The Burren is a geological formation largely in County Clare, although it even extends out into Galway Bay. Its boundaries are loosely defined, and it ranges anywhere from around 250 to over 500 square kilometres, depending on who you talk to. It has a bed of limestone up to 800 metres (2,624 feet) thick in places, and while I’m not claustrophobic, author Moning’s description of Mac’s sensations being captive under all of that rock is vivid.

photo by the author, all rights reserved

The Burren’s landscape looks like something not-of-this-earth. It’s called “glacio-karst: glaciers around 16,000 years ago scraped down the limestone rock, and fissures called ‘grikes’ formed as rainwater then dissolved thin veins within the rock. It’s so strange to walk on, like a crazed netting of cracks and holes, through which small, scrubby vegetation has taken hold.

We were there on a chilly, grey day, blending the real world with something imaginary. You can’t miss the Poulnabrone Dolmen – it sits like a weird stone house not far from the parking lot.

Poulnabrone portal tomb – photo by the author, all rights reserved

Poulnabrone is a phonetic transcription from the Irish Poll na Brón – meaning”Hole (or Pool) of the Quernstone, or, “Hole of Sorrows”.

Dolmens, or portal tombs, are essentially two massive upright pieces of stone, forming the ‘portal’, and covered with an even larger capstone.
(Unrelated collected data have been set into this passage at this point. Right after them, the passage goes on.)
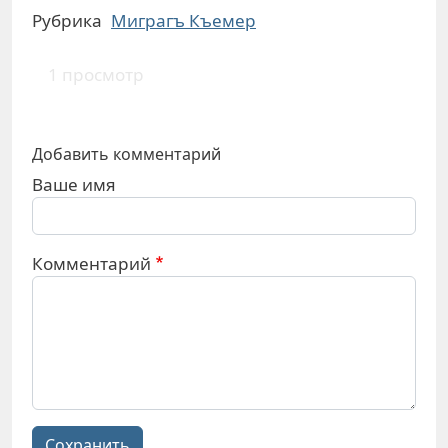
Рубрика
Миграгъ Къемер
1 просмотр
Добавить комментарий
Ваше имя
Комментарий
Сохранить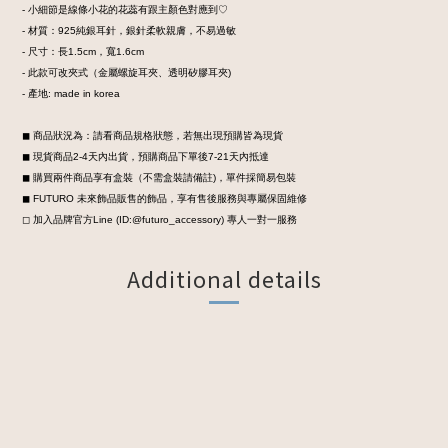
- 小細節是線條小花的花蕊有跟主顏色對應到♡
- 材質：925純銀耳針，銀針柔軟親膚，不易過敏
- 尺寸：長1.5cm，寬1.6cm
- 此款可改夾式（金屬螺旋耳夾、透明矽膠耳夾)
- 產地: made in korea
◼︎ 商品狀況為：請看商品規格狀態，若無出現預購皆為現貨
◼︎ 現貨商品2-4天內出貨，預購商品下單後7-21天內抵達
◼︎ 購買兩件商品享有盒裝
（不需盒裝請備註)，
單件採簡易包裝
◼︎ FUTURO 未來飾品販售的飾品，享有售後服務與專屬保固維修
◻︎ 加入品牌官方Line (ID:@futuro_accessory) 專人一對一服務
Additional details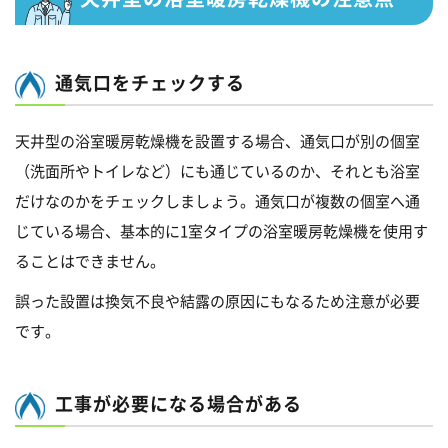
通気口をチェックする
天井型の浴室暖房乾燥機を設置する場合、通気口が別の個室
（洗面所やトイレなど）にも通じているのか、それとも浴室
だけなのかをチェックしましょう。通気口が複数の個室へ通
じている場合、基本的に1室タイプの浴室暖房乾燥機を使用す
ることはできません。
誤った設置は換気不良や結露の原因にもなるため注意が必要
です。
工事が必要になる場合がある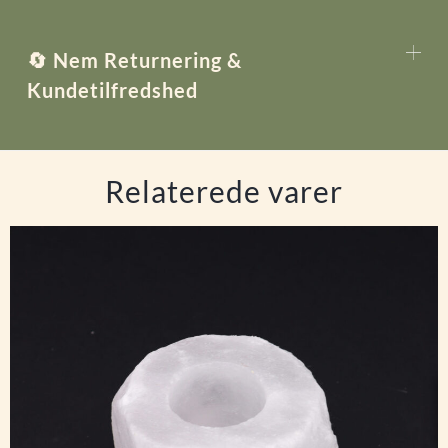
🔄 Nem Returnering &
Kundetilfredshed
Relaterede varer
The two ends are open to the air. These tombs are believed to have ritual purposes, to send the deceased onward to their deserved afterlife. Remnants of bodies have been found beneath them, and they’re not unique to Ireland by a long shot. Strolling around it, you can’t help but wonder why this particular design, and how on earth the builders managed to get the incredibly heavy pieces of rock into place.

It was a fantastically eerie place to visit, with only a handful of other people around, treading carefully in the chill breeze. And years later, when I began featuring strange portals to other places in my novels, I look back on these photos with special fondness.

I’m not sure how long we spent there, but on the way out there was a very wizardly-looking fellow selling handmade Celtic-style jewellery, from whom I bought a lovely pendant. By that point, we needed two things: a bathroom, and some hot tea. Luckily, just down the road we found a farm that had both. There’s nothing like a stiff cup of Irish tea (they make it much stronger than we do in Canada) and some pastries to raise your flagging energy levels. Then we were off on the next leg of the trip, but our sojourn at the Burren was unforgettable.

The jewellery maker outside Poulnabrone – photo by the author, all rights reservedWhere we stopped for tea – photo by the author, all rights reservedTea at Caherconnell Farm – photo by the author, all rights reserved

The area isn’t on most preplanned tours of Ireland that I’ve seen, although we did spy the odd narrow bus testing itself on the slender roads. (Seriously, on some of them I could have stuck my hand out my window and touched the stone walls along the periphery. There’s no shoulder to speak of, ever.) If you’re lucky enough to find such a tour, don’t miss the opportunity – an incredible opportunity to visit a very ancient part of the country. Otherwise, you’ll have to rent a vehicle, steel yourself for some nerve-wracking driving, and pray for the luck of the Irish!